4. Much to my boys’ annoyance (because of the repetition, not because of the idea), I often say ‘One can never have too many friends’. I really really believe this to be true. How do I encourage them to facilitate these friendships? Be nice to the new kid; it is most likely not their choice to be the new kid, and almost guaranteed they have redeeming qualities. Include the difficult kid in the games; they want to play, too. If there are kids who have difficulty with English language skills, forgot their lunches, didn't bring their towel on swimming day ... extend the offer to help them out somehow. I repeat: one can never have too many friends.

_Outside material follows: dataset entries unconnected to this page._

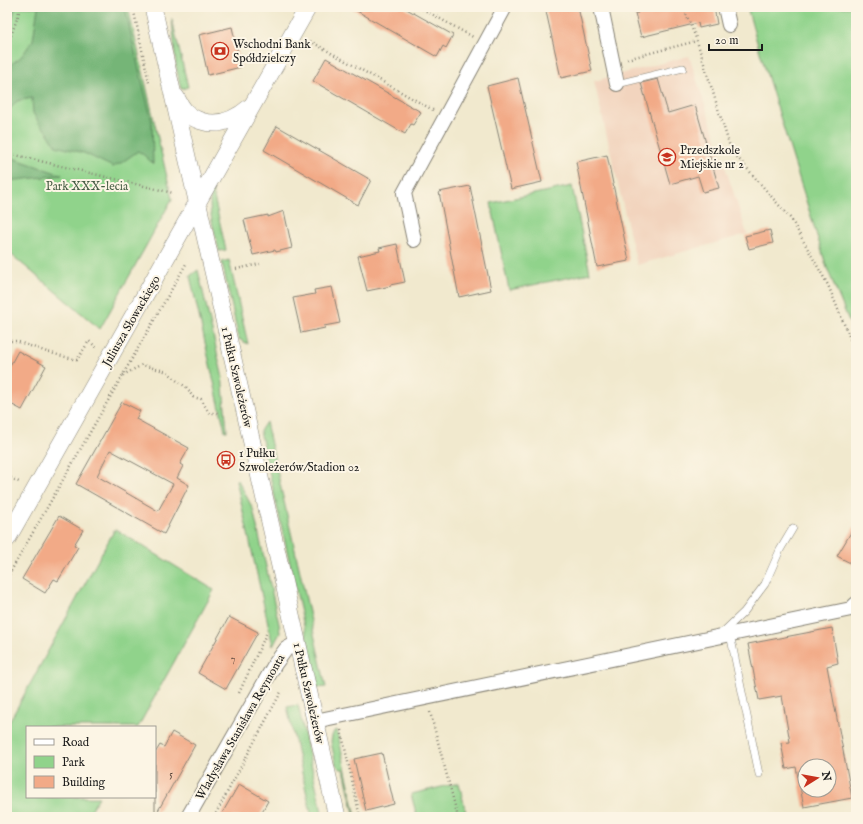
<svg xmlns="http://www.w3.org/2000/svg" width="863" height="824" font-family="'IM FELL English',serif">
	<rect width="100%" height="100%" fill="#fcf5e5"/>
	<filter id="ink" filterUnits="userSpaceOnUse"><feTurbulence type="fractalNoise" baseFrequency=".025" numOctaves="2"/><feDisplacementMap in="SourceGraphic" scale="8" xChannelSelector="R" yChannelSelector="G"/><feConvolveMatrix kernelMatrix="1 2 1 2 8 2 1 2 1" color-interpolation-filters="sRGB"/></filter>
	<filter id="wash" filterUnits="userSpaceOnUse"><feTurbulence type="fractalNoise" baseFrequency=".012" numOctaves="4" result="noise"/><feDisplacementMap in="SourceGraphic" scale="16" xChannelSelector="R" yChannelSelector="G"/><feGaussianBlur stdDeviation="0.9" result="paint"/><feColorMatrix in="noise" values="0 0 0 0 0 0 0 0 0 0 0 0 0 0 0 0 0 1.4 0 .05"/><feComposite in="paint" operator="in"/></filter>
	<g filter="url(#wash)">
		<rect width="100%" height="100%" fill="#f1e9ce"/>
		<path fill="#f2d4be" d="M689,56L747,234L637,265L594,81Z"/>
		<path fill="#90d38b" stroke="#567854" d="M7,7H128L172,199L100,329L7,251Z
			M747,7H856V338L827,268L759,49Z
			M172,19L188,87L181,89L176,66Z
			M572,186L590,273L509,290L491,203Z
			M212,188L226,250L219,251C215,231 206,209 212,188Z
			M229,260L248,344L239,339L222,262Z
			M198,270L222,374L227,431H225L190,276Z
			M266,422L326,687L318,688L260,431Z
			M236,480H238L253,509L279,624L280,633L273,646Z
			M115,529L214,590L138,727H27V797H99L87,817H7V726Z
			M298,705L323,817H312L287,707Z
			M337,730L356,817H355L344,770L339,768L336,765L331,742L332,736L334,731Z
			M459,783L467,817H417L411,794Z"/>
		<path fill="#74b577" stroke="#48684a" d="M7,7H16L7,34Z
			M38,7H125L138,65L152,121L153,164L145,156L138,151L121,163L113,167L84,153L56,146L47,132L39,123L33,113L32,98L17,101L7,112V67L21,57L33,40Z
			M7,156L62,175L7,181Z"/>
		<g id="blocks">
			<path fill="#f2aa87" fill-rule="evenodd" d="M350,7H403L453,35L446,48L443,46L437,57Z
				M545,7H578L592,71L561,78Z
				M636,7H714L717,24L699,28L698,23L641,37L635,13H638Z
				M232,27L241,67L208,75L199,35Z
				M326,58L421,112L413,125L411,124L405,134L313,81Z
				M518,78L542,182L511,189L487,86Z
				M658,79L668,113L695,105L719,188L703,192L698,176L670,184L641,83Z
				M277,126L371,180L358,205L264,150Z
				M607,155L629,261L597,267L576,162Z
				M470,186L491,290L459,297L439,192Z
				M284,211L292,248L276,252L275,250L253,255L244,220L268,215V217Z
				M770,230L773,243L749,249L745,236Z
				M397,244L405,282L390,285L391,286L367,291L358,256L380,251L379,248Z
				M332,287L340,323L324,326L325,328L301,333L293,298L315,294L314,290Z
				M18,351L46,366L22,410L7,402V371Z
				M122,402L140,411L136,419L189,448L180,464L183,466L177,478L189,485L164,534L76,484ZM110,450L173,484L158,511L97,476Z
				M59,516L83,530L74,545L78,547L58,581L54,579L45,593L22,579Z
				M856,524V566L837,556Z
				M229,617L258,632L226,689L198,673Z
				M832,628L838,663L827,666L852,798L804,807L796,767L786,769L781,743L790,742L782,696L759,700L748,644ZM805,766H829V790H805Z
				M172,732L195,745L155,816V753L160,745L164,747Z
				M382,753L394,804L366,811L354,759Z
				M239,784L268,801L259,817H220Z"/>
		</g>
	</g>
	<g filter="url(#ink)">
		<use href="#blocks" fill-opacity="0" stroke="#868275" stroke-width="1"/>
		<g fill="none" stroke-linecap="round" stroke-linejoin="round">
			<defs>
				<path id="service" d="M617,84L683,68
					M722,633L744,612L765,584L780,550L793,528
					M730,634L759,774"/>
				<path id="minor" d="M601,7L617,84
					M725,7L729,25
					M414,240L404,193L505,7
					M315,721L851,609L856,604
					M188,817L275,664L286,649L297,643"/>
				<path id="tertiary" d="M153,7L337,817
					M176,97C179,103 182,109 187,113C191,117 195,119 201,121C219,127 236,119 250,107
					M7,539L308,7"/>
			</defs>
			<use href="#service" stroke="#868275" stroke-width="8"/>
			<use href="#minor" stroke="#868275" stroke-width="16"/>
			<use href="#tertiary" stroke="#868275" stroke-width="18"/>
			<path stroke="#868275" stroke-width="2.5" stroke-dasharray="1 3" stroke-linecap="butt" d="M133,7L149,83
				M419,7L473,37
				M683,7L696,38L731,150L791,219L828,285L856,353
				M310,41L433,110
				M7,47L18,16L20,7
				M627,59L697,41
				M7,153L173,193
				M236,269L260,264
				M7,341H16L47,352L77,360L89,341L97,348
				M123,375L142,365L168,372L176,380L186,387L193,397L201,399L209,413H218
				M7,476L21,483
				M7,578L186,264
				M239,693L267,632
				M430,712L458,817
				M341,730L360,817
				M214,817L281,692"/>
			<use href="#service" stroke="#fff" stroke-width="7"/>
			<use href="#minor" stroke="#fff" stroke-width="14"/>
			<use href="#tertiary" stroke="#fff" stroke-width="17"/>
		</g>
	</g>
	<defs>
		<symbol id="bank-ring" viewBox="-11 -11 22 22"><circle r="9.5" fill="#fcf5e5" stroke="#c8321e" stroke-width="1.5"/><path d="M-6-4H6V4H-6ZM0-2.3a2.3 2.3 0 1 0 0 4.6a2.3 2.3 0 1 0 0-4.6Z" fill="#c8321e"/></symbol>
		<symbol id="school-ring" viewBox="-11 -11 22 22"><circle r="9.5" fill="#fcf5e5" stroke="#c8321e" stroke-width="1.5"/><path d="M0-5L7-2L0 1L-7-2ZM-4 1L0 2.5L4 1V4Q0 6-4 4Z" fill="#c8321e"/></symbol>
		<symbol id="bus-ring" viewBox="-11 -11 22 22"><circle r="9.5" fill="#fcf5e5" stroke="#c8321e" stroke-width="1.5"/><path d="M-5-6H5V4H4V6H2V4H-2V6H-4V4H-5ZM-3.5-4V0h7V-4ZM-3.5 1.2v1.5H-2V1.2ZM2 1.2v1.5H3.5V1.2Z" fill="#c8321e"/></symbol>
	</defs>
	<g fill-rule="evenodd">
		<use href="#bank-ring" x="210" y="41" width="20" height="20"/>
		<use href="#school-ring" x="657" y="147" width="20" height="20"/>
		<use href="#bus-ring" x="216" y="450" width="20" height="20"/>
	</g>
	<g text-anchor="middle" stroke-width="4" stroke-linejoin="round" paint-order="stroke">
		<g font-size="10" fill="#524037">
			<text x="233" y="662">7</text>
			<text x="171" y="777">5</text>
		</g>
		<g font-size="12" fill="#1c1c1c" stroke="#fcf5e5" text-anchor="start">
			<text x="233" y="48">Wschodni Bank<tspan x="233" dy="14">Spółdzielczy</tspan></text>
			<text x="680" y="154">Przedszkole<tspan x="680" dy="14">Miejskie nr 2</tspan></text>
			<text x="239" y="457">1 Pułku<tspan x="239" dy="14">Szwoleżerów/Stadion 02</tspan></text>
		</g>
		<g font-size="12" fill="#455c43" stroke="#fcf5e5">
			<text x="87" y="190">Park XXX-lecia</text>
		</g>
		<g font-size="12" fill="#1c1c1c" stroke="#fcf5e5">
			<text transform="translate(131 321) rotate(-60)" y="4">Juliusza Słowackiego</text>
			<text transform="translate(237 377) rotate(77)" y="4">1 Pułku Szwoleżerów</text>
			<text transform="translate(309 693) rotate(77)" y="4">1 Pułku Szwoleżerów</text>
			<text transform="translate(240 727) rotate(-60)" y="4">Władysława Stanisława Reymonta</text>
		</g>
	</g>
	<rect width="863" height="824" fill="none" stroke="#fcf5e5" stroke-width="24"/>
	<rect x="26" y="726" width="130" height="72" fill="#fcf5e5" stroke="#a29e95"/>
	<rect x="34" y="739" width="20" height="6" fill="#ffffff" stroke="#a29e95"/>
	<text x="62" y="746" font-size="12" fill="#1c1c1c">Road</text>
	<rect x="34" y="756" width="20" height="12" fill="#90d38b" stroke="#a29e95"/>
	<text x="62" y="766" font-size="12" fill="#1c1c1c">Park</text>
	<rect x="34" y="776" width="20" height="12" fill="#f2aa87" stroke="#a29e95"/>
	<text x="62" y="786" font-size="12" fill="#1c1c1c">Building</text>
	<g transform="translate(817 778) rotate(79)"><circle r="19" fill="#fcf5e5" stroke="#a29e95"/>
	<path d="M0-3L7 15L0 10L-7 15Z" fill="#c8321e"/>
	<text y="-6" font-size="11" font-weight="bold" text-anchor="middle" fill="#1c1c1c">N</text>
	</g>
	<path d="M709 44v6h53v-6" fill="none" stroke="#1c1c1c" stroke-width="2"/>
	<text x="715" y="44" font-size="12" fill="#1c1c1c" stroke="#fcf5e5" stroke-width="3" paint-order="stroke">20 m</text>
</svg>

5. How many times have you talked to your kid about being a good winner? Sports are a regular part of our kids’ lives, some more so than others. Being on a sports team is so beneficial for your kids: any regular exercise is a huge boon, the team-mentality is a plus and this helps your child to develop a bond with another (hopefully beneficial) adult in their lives. I have seen some horrible examples of what being a poor winner looks like. I know, not everyone can or should walk away with a ribbon; I am not advocating for celebrating mediocrity. But there is also no call for being a poor winner; running around the field whooping after a goal, creating a spectacle of a 'touchdown dance', being a general pest about a final score weeks later ... it isn't necessary and all it does is foster ill-will. Playing fair, playing by the rules, respecting the other team and the decisions of the officials, encouraging teammates, and ending with a handshake all go towards having good sportsmanship. If you win, don't rub it in. If you lose, don't make excuses. Do your best, and hope that everyone else will as well.

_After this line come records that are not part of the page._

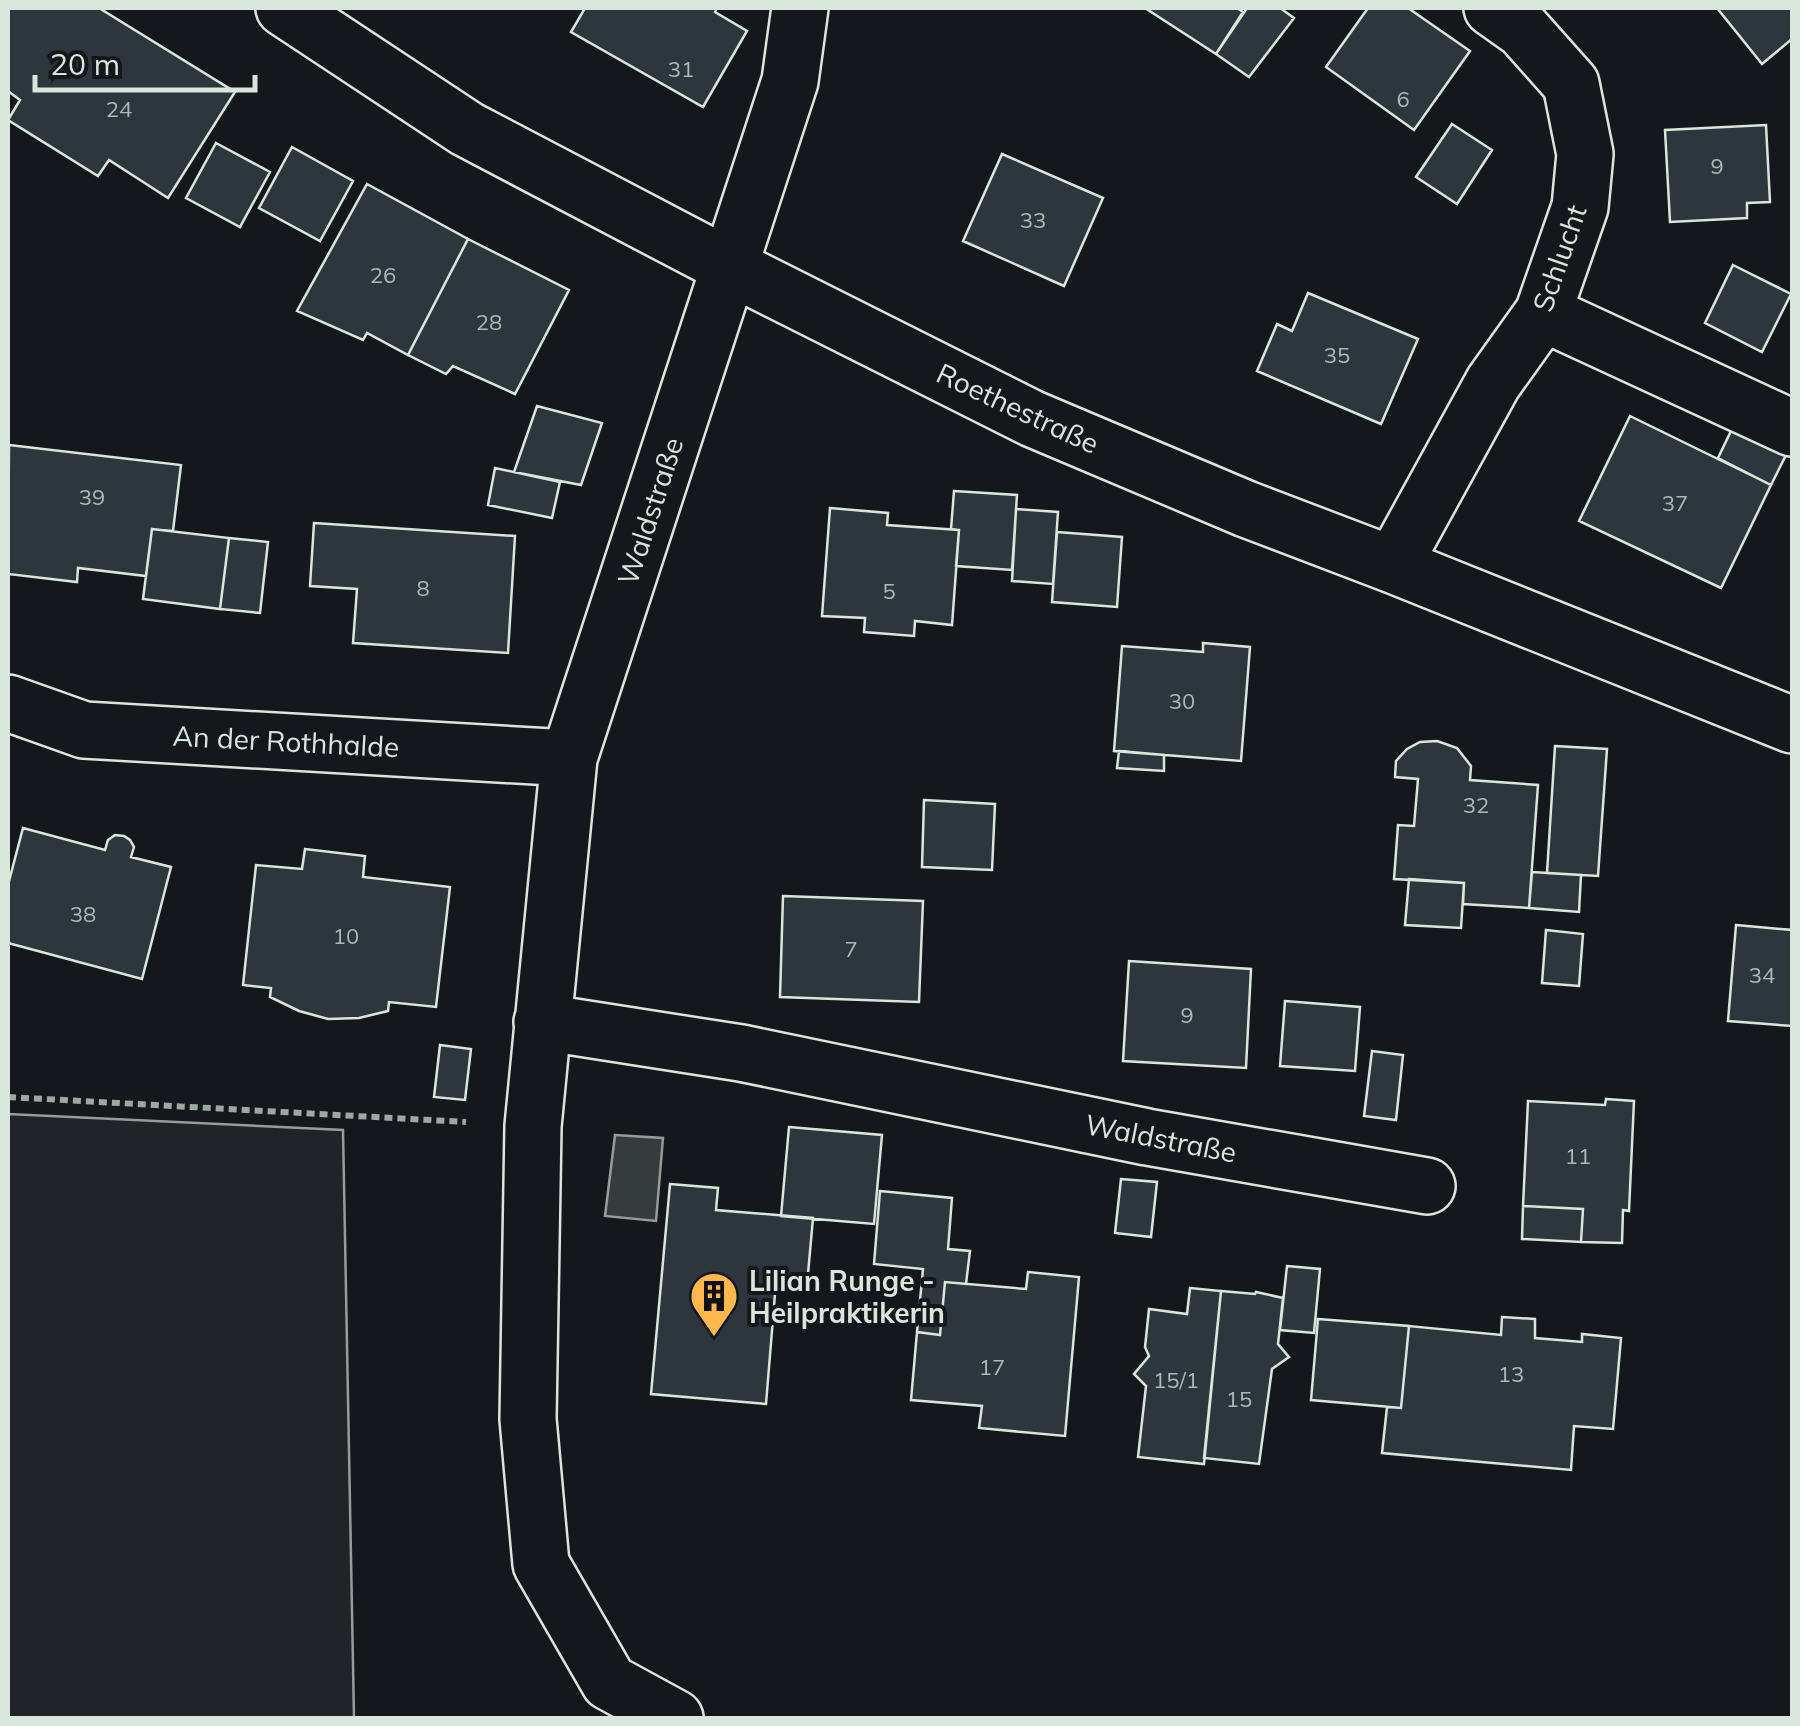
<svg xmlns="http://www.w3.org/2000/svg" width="1800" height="1726" font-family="Mulish,sans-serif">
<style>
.green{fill:#202428;stroke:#939e99;stroke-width:2.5}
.water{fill:#363b3e;stroke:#939e99;stroke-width:2.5}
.building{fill:#2c363c;stroke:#d8e6dc;stroke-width:2.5}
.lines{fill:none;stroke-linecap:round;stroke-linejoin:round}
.minor-casing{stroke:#d8e6dc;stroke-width:60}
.path{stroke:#9da8a2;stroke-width:6;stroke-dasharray:8 5;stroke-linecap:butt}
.minor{stroke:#14181c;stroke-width:55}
.labels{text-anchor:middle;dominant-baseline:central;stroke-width:8;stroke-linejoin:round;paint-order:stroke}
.number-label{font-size:22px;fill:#adbab4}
.street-label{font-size:28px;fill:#d8e6dc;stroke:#14181c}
.poi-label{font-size:28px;font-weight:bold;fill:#d8e6dc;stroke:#14181c;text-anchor:start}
</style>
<rect width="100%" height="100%" fill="#14181c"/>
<path class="green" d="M8,1114L343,1130L354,1718H8Z"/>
<path class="water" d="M615,1135L663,1138L656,1221L605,1216Z"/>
<path class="building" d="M8,8H99L235,92L168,198L109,160L98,176L8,120L20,100L8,91Z
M585,8H717L715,12L747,31L703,107L571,32Z
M1145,8H1237L1243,12L1216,54Z
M1247,8H1280L1294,18L1249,77L1216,54Z
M1368,8H1408L1470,51L1414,130L1326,67Z
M1717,8H1792V39L1762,64Z
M1452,124L1492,150L1457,204L1416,177Z
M1766,125L1770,202L1747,203V218L1670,222L1665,130Z
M216,143L270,172L240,227L186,198Z
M292,147L353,181L320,241L259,208Z
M1002,154L1103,198L1064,286L963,241Z
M367,184L468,239L408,355L367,333L363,340L297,311Z
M468,239L569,290L515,394L453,366L446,374L408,355Z
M1733,265L1791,294L1762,352L1705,323Z
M1308,293L1418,339L1381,424L1257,371L1277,324L1292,331Z
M537,406L602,423L581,485L514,472Z
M1630,416L1771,485L1721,588L1579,521Z
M1732,429L1786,455L1771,485L1718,458Z
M9,445L181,465L173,531L152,529L146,576L78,568L77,582L8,574Z
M495,468L560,482L552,518L488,505Z
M954,491L1017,495L1012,570L956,566L959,530L951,529Z
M830,508L888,513L887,525L959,530L952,625L915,621L914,636L864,632L865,618L822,616Z
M1016,509L1058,512L1053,584L1012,581Z
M314,523L515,536L508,653L353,643L357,589L310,586Z
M152,529L229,538L220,609L143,599Z
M1057,532L1122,537L1117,607L1052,602Z
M229,538L268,542L260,613L220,609Z
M1203,643L1250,647L1241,761L1114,751L1122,646L1203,652Z
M1437,741L1457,748L1471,766L1470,780L1538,785L1529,908L1463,904L1464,883L1394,879L1398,825L1414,826L1418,779L1395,777L1396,761L1407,749L1420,742Z
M1555,746L1607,749L1598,876L1547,873Z
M1119,751L1164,755V771L1117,768Z
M924,800L995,804L992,870L922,867Z
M23,828L105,850L108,840L115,835L124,836L130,840L134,847L131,857L171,867L142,979L8,943V885Z
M305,849L365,856L363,877L450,887L436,1007L389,1002L388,1011L359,1018L328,1019L299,1011L270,997L271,988L243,985L256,865L302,869Z
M1532,872L1581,875L1579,912L1529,908Z
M1409,879L1464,883L1461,928L1405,925Z
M783,896L923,901L919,1002L780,997Z
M1736,925L1792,930V1026L1728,1021Z
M1546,930L1583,934L1579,986L1542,983Z
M1129,961L1251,969L1246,1068L1123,1061Z
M1285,1001L1360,1007L1355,1071L1280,1066Z
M440,1045L471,1049L465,1100L434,1097Z
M1372,1051L1403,1055L1396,1120L1364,1116Z
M1606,1099L1634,1101L1629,1211L1623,1210L1622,1243L1581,1242L1583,1209L1523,1206L1528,1101L1605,1105Z
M789,1127L882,1135L874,1224L781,1216Z
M1121,1179L1157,1182L1151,1237L1115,1233Z
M670,1184L718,1188L716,1210L813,1218L807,1285L776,1282L766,1404L651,1394Z
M880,1191L952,1198L948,1249L970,1251L966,1284L945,1282L940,1335L917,1332L923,1269L874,1264Z
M1523,1206L1583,1209L1581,1242L1522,1239Z
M1287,1266L1320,1269L1314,1333L1280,1330Z
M1028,1272L1079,1277L1065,1436L979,1428L982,1406L911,1400L917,1332L940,1335L945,1282L1026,1289Z
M1190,1288L1221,1291L1204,1464L1138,1457L1146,1386L1134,1374L1149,1356L1145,1347L1149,1309L1187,1314Z
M1221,1291L1255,1294L1256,1292L1283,1298L1278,1344L1289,1357L1272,1369L1259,1464L1204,1458Z
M1502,1317L1535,1319V1338L1582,1342V1334L1621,1338L1613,1429L1574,1426L1571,1470L1382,1453L1387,1407L1401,1408L1409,1326L1501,1335Z
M1318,1319L1409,1326L1401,1408L1311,1400Z"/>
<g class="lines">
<g class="minor-casing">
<path id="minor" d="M284,8L467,129L730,267L1033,419L1246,509L1393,565L1792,725
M1543,313L1792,428
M1393,565L1493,383L1543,313L1580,207L1585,154L1571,84L1523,30L1492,8
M8,703L84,730L569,758
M542,1022L741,1053L1147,1137L1427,1186
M675,1718L609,1682L541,1564L528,1419L533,1126L569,758L790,81L800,8"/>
</g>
<path class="path" d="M8,1097L466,1122"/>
<use href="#minor" class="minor"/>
</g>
<defs>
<g id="building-pin" transform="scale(2.5)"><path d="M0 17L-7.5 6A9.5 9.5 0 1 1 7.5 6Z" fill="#ffb74d" stroke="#14181c"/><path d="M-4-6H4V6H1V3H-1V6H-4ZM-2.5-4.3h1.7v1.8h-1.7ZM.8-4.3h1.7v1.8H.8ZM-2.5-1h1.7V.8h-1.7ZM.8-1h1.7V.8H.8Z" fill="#111"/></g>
</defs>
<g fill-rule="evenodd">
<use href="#building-pin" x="714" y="1296"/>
</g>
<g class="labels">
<g class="number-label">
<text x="681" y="69">31</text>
<text x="1403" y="99">6</text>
<text x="119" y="109">24</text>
<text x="1717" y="166">9</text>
<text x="1033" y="220">33</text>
<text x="383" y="275">26</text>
<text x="489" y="322">28</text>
<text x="1337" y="355">35</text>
<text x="92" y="497">39</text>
<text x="1675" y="503">37</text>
<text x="423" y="588">8</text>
<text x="889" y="591">5</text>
<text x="1182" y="701">30</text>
<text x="1476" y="805">32</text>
<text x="83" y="914">38</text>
<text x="346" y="936">10</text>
<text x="851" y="949">7</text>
<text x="1762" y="975">34</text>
<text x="1187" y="1015">9</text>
<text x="1578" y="1156">11</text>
<text x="992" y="1367">17</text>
<text x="1511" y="1374">13</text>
<text x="1176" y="1380">15/1</text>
<text x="1239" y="1399">15</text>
</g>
<g class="street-label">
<text transform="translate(1559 258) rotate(-71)">Schlucht</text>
<text transform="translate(1018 408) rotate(25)">Roethestraße</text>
<text transform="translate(650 511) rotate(-72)">Waldstraße</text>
<text transform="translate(286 741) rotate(3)">An der Rothhalde</text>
<text transform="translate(1161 1138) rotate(11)">Waldstraße</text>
</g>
<g class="poi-label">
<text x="749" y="1280">Lilian Runge -<tspan x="749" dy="32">Heilpraktikerin</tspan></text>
</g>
</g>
<rect width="1800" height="1726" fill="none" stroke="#d8e6dc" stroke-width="20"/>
<path d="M35 75v15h220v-15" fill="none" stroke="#d8e6dc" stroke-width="5"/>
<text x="50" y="75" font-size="30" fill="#d8e6dc" stroke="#14181c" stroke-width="8" paint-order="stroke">20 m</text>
</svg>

One last thought: Thanks to all of our COVID-related social distancing, self-isolation, etc, we have not been socializing as much as we might normally. In fact, this is often the elephant in the corner, a borderline-angsty topic that is just not addressed. All of a sudden, we have been plunged into an exaggeratedly electronically-enhanced world, and honestly, it is not a comfortable fit. At least, not for me. We need to make sure that our own social needs are being met. We need to ensure that our kids' and family's social needs are being met. Yes, to be sure, in a safe way, to avoid having or attending any super-spreader events, but these social interactions are very important. Try to have conversations with your family to ensure they are feeling connected, not just to you, but also to their friends and peers. It's important to check in with this regularly, not just for your family and kids, but also for you.
So. These are simple suggestions. None of these are novel or nouveau. None of these are life changing alone; together, though, they can make a positive impact on your and your family’s social health.